91    凍上  


     冷蔵倉庫が床面下に放熱された冷熱により,地盤が凍結・膨張し,その上の床面の一部が浮き上がることをいう.このような現象は冷蔵室の温度がC2級(-2~-10 ℃)以下の場合に発生する.
   凍上の原理は冷蔵倉庫床面下の土壌の氷結によるものである.土中の水が氷結し,更に生長し続けようとするため,土中の水分は次第に減少する.このため,土は乾燥した状態となるので,下からの水分の吸上げが続き,凍上が成長する.一般的に凍上を発生させる要因は,地下水,温度,土質であるといわれているが,地質調査により凍上の可否を判定することは困難なようである.
   C2級以下の低温冷蔵倉庫では,すべて凍上防止計画を設計上で取入れているが,現在一般的に採用されている方法には次のものがある.
  (1) 床面をG・Lより立ち上げ床下に空間を設け,床下に通気されるようにする.(高床式)
  (2)床面がG・Lとほぼ同レベル(低床式)の場合は,床下(土中)に通気管を埋設して,この管内に通気があるようにする.
   高床式では各地中梁と外壁に通気孔を設け,外壁の通気孔に通気筒を接続して立ち上げておく.
   低床式では一方向に通気管を埋設し,その両端は庫外の気中に立ち上げておく.
   実際に発生した凍上事故の概略を紹介する.

図1

  (1) 高床式約2 000トン級の鉄筋コンクリート平家建,F1級(-25 ℃)の冷蔵庫の場合,竣工より5年を経過して,図1に示す庫内中央部に凍上現象が現われた.この冷蔵庫の各地中梁には200mmの丸孔を設けており,外壁の通気孔は建物の四隅に設けたトレンチ(開口溝)部であり,この場合は通気が庫の中央部に流れないような状態に近いことと,地下水の条件が重なって,凍上が発生したものと考えられる.

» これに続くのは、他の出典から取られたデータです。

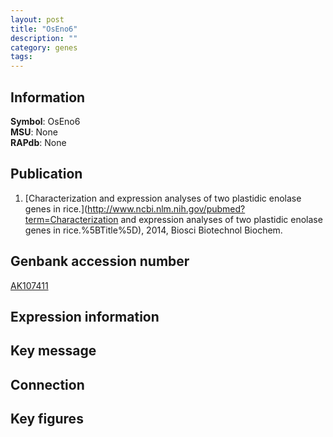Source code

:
 ```yaml
---
layout: post
title: "OsEno6"
description: ""
category: genes
tags: 
---
```


## Information
__Symbol__: OsEno6  
__MSU__: None  
__RAPdb__: None  

## Publication
1. [Characterization and expression analyses of two plastidic enolase genes in rice.](http://www.ncbi.nlm.nih.gov/pubmed?term=Characterization and expression analyses of two plastidic enolase genes in rice.%5BTitle%5D), 2014, Biosci Biotechnol Biochem.

## Genbank accession number
[AK107411](http://www.ncbi.nlm.nih.gov/nuccore/AK107411)  

## Expression information

## Key message

## Connection

## Key figures


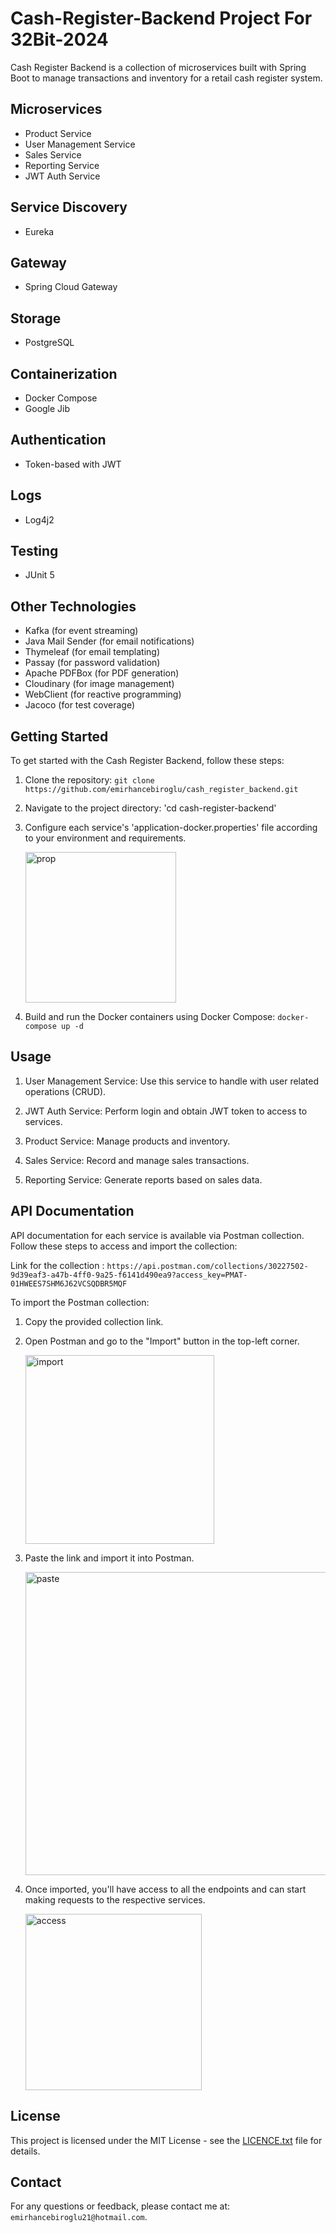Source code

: # Cash-Register-Backend Project For 32Bit-2024

Cash Register Backend is a collection of microservices built with Spring Boot to manage transactions and inventory for a retail cash register system.

## Microservices

- Product Service
- User Management Service
- Sales Service
- Reporting Service
- JWT Auth Service

## Service Discovery

- Eureka

## Gateway

- Spring Cloud Gateway

## Storage

- PostgreSQL

## Containerization

- Docker Compose
- Google Jib
  
## Authentication

- Token-based with JWT
  
## Logs

- Log4j2
  
## Testing

- JUnit 5
  
## Other Technologies

- Kafka (for event streaming)
- Java Mail Sender (for email notifications)
- Thymeleaf (for email templating)
- Passay (for password validation)
- Apache PDFBox (for PDF generation)
- Cloudinary (for image management)
- WebClient (for reactive programming)
- Jacoco (for test coverage)
  
## Getting Started

To get started with the Cash Register Backend, follow these steps:

1. Clone the repository: ```git clone https://github.com/emirhancebiroglu/cash_register_backend.git```

2. Navigate to the project directory: 'cd cash-register-backend'

3. Configure each service's 'application-docker.properties' file according to your environment and requirements.
   
   <img width="241" alt="prop" src="https://github.com/emirhancebiroglu/cash_register_backend/assets/152030621/d03101e2-6163-4027-b0ea-f8464a78fcd0">

5. Build and run the Docker containers using Docker Compose: ```docker-compose up -d```
   
## Usage

1. User Management Service: Use this service to handle with user related operations (CRUD).

2. JWT Auth Service: Perform login and obtain JWT token to access to services.

3. Product Service: Manage products and inventory.

4. Sales Service: Record and manage sales transactions.

5. Reporting Service: Generate reports based on sales data.

## API Documentation

API documentation for each service is available via Postman collection. Follow these steps to access and import the collection:

Link for the collection : ```https://api.postman.com/collections/30227502-9d39eaf3-a47b-4ff0-9a25-f6141d490ea9?access_key=PMAT-01HWEES7SHM6J62VCSQDBR5MQF```

To import the Postman collection:

1. Copy the provided collection link.
2. Open Postman and go to the "Import" button in the top-left corner.

   <img width="302" alt="import" src="https://github.com/emirhancebiroglu/cash_register_backend/assets/152030621/06942162-ae9f-485e-a491-58416e692887">
   
4. Paste the link and import it into Postman.
   
   <img width="485" alt="paste" src="https://github.com/emirhancebiroglu/cash_register_backend/assets/152030621/6170d20e-5f5e-4fb0-9c4c-9a349e75925e">
   
6. Once imported, you'll have access to all the endpoints and can start making requests to the respective services.

   <img width="282" alt="access" src="https://github.com/emirhancebiroglu/cash_register_backend/assets/152030621/d0603ea2-91fa-4f1d-a0ad-74d500f7c9bd">

## License

This project is licensed under the MIT License - see the [LICENCE.txt](LICENCE.txt) file for details.

## Contact

For any questions or feedback, please contact me at: ```emirhancebiroglu21@hotmail.com```.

   この建物の大梁は900mmの高さがあり(中間梁は750mm),凍上部の梁はスパンの中央部で斜めに全高に対し,亀裂が走っていた.
   また,屋上の天井コンクリートも膨らんでいた.
   凍上部は盆状に盛り上がり,電動フォークリフトはスリップして走行できなかった.

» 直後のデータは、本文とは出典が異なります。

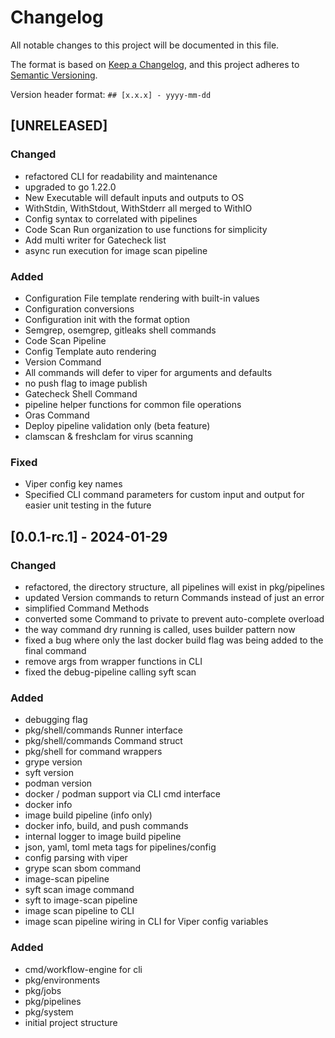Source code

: # Changelog

All notable changes to this project will be documented in this file.

The format is based on [Keep a Changelog](https://keepachangelog.com/en/1.0.0/),
and this project adheres to [Semantic Versioning](https://semver.org/spec/v2.0.0.html).

Version header format: `## [x.x.x] - yyyy-mm-dd`

## [UNRELEASED]

### Changed

- refactored CLI for readability and maintenance
- upgraded to go 1.22.0
- New Executable will default inputs and outputs to OS
- WithStdin, WithStdout, WithStderr all merged to WithIO
- Config syntax to correlated with pipelines
- Code Scan Run organization to use functions for simplicity
- Add multi writer for Gatecheck list
- async run execution for image scan pipeline

### Added

- Configuration File template rendering with built-in values
- Configuration conversions
- Configuration init with the format option 
- Semgrep, osemgrep, gitleaks shell commands
- Code Scan Pipeline
- Config Template auto rendering
- Version Command
- All commands will defer to viper for arguments and defaults
- no push flag to image publish
- Gatecheck Shell Command
- pipeline helper functions for common file operations
- Oras Command
- Deploy pipeline validation only (beta feature)
- clamscan & freshclam for virus scanning

### Fixed

- Viper config key names
- Specified CLI command parameters for custom input and output for easier unit testing in the future

## [0.0.1-rc.1] - 2024-01-29

### Changed

- refactored, the directory structure, all pipelines will exist in pkg/pipelines
- updated Version commands to return Commands instead of just an error
- simplified Command Methods
- converted some Command to private to prevent auto-complete overload
- the way command dry running is called, uses builder pattern now
- fixed a bug where only the last docker build flag was being added to the final command
- remove args from wrapper functions in CLI
- fixed the debug-pipeline calling syft scan

### Added

- debugging flag
- pkg/shell/commands Runner interface
- pkg/shell/commands Command struct
- pkg/shell for command wrappers
- grype version
- syft version
- podman version
- docker / podman support via CLI cmd interface
- docker info
- image build pipeline (info only)
- docker info, build, and push commands
- internal logger to image build pipeline
- json, yaml, toml meta tags for pipelines/config
- config parsing with viper
- grype scan sbom command
- image-scan pipeline
- syft scan image command
- syft to image-scan pipeline
- image scan pipeline to CLI
- image scan pipeline wiring in CLI for Viper config variables

### Added

- cmd/workflow-engine for cli
- pkg/environments
- pkg/jobs
- pkg/pipelines
- pkg/system
- initial project structure
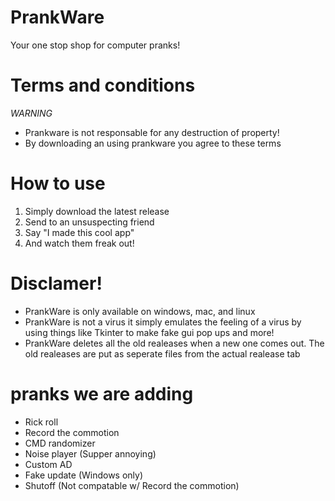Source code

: # PrankWare
Your one stop shop for computer pranks!

# Terms and conditions
*WARNING*
- Prankware is not responsable for any destruction of property!
- By downloading an using prankware you agree to these terms

# How to use
1. Simply download the latest release
2. Send to an unsuspecting friend
3. Say "I made this cool app"
4. And watch them freak out!

# Disclamer!
- PrankWare is only available on windows, mac, and linux
- PrankWare is not a virus it simply emulates the feeling of a virus by using things like Tkinter to make fake gui pop ups and more!
- PrankWare deletes all the old realeases when a new one comes out. The old realeases are put as seperate files from the actual realease tab
# pranks we are adding
- Rick roll
- Record the commotion
- CMD randomizer
- Noise player (Supper annoying)
- Custom AD
- Fake update (Windows only)
- Shutoff (Not compatable w/ Record the commotion)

  (2)低床式鉄骨平屋建F1級(-25 ℃)冷蔵庫の場合は,中仕切部(-25 ℃の庫を区切る)の中央部分に凍上が発生した.この場合,図2に示す仕切部の柱部分のスペースは床より天井まで密閉度の高い空間となり,この部分の空気が冷却され常に低温であるため,防熱のないコンクリート部分から土壌が冷却され凍上に至った.

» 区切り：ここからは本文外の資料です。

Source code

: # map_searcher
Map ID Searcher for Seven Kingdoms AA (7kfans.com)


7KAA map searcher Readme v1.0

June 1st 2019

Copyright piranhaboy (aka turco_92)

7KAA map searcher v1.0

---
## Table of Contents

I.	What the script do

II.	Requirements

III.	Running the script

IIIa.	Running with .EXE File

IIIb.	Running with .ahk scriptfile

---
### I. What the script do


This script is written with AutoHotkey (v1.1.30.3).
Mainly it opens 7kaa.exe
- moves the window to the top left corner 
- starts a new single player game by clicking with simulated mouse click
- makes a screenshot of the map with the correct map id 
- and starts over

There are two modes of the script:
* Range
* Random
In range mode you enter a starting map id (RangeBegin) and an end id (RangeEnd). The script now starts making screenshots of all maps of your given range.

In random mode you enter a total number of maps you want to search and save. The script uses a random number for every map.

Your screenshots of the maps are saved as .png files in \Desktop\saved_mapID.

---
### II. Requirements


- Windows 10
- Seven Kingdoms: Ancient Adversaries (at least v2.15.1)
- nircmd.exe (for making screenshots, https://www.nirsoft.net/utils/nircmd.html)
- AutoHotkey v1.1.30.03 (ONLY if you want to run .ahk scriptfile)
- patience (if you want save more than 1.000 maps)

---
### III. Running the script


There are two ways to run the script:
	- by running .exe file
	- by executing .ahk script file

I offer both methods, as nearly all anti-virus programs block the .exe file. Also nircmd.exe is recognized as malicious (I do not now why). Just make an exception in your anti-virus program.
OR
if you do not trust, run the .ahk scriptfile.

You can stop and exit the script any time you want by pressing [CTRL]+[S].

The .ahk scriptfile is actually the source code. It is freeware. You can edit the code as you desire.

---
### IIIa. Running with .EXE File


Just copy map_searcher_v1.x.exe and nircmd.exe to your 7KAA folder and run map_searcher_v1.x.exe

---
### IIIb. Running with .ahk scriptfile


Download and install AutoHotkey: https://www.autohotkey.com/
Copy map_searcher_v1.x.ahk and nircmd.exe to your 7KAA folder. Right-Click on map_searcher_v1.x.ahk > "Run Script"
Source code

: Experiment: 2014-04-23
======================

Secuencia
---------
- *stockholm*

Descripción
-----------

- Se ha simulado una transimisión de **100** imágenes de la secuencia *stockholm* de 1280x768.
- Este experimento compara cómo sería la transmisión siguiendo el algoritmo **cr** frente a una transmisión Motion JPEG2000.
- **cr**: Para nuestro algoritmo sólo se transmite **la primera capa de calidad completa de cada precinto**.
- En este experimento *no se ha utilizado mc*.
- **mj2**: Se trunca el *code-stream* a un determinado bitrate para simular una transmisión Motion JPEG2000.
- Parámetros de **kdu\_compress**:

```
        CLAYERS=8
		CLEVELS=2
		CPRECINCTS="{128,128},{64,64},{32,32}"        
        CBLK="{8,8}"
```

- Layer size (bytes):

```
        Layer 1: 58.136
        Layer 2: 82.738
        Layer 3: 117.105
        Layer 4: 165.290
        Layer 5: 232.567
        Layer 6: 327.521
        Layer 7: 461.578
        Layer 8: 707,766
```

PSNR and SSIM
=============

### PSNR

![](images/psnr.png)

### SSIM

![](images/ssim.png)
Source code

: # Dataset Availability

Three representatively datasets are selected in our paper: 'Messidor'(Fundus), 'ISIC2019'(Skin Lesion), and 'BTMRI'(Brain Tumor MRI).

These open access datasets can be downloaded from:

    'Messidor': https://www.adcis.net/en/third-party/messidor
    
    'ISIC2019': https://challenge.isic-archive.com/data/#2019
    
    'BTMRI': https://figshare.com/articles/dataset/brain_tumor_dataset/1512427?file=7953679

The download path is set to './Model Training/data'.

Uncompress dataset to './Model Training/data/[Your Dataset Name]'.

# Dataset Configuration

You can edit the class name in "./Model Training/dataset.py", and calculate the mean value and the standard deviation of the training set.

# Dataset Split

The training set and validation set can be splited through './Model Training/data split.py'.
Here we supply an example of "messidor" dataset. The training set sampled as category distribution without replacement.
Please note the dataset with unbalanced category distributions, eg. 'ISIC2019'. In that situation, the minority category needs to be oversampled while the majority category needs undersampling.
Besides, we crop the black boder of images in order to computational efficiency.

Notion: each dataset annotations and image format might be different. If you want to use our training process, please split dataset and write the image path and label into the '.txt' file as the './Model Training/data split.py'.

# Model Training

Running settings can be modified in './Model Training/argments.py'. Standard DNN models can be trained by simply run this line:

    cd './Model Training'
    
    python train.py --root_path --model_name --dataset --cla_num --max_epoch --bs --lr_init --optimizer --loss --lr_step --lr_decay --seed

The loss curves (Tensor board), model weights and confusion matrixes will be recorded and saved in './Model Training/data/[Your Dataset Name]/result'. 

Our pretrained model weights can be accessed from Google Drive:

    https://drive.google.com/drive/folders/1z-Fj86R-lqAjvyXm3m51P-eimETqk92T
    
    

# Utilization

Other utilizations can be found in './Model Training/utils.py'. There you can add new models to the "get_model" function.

   これらの凍上例での復旧は,(1)の場合は凍上部に向かって二方向よりL字型の大きなトンネルを堀り,調査・復旧のため通路と換気用として,土壌凍結部の解凍を行うようにして,盛上り部を沈下させた. その後,梁部の補修・補強と屋上の防水を修復した.このような大掛かりな補修を行うようなケースは特殊なことではないかと考えられる.
   (2)の場合は,通気管は間仕切部と並行して埋設されていたので,直近の複数の管に電気ヒーターで昇温した空気を連続強制通風して,凍結部の融解を計り,凍上を沈下させ,のち仕切部分の補修をした.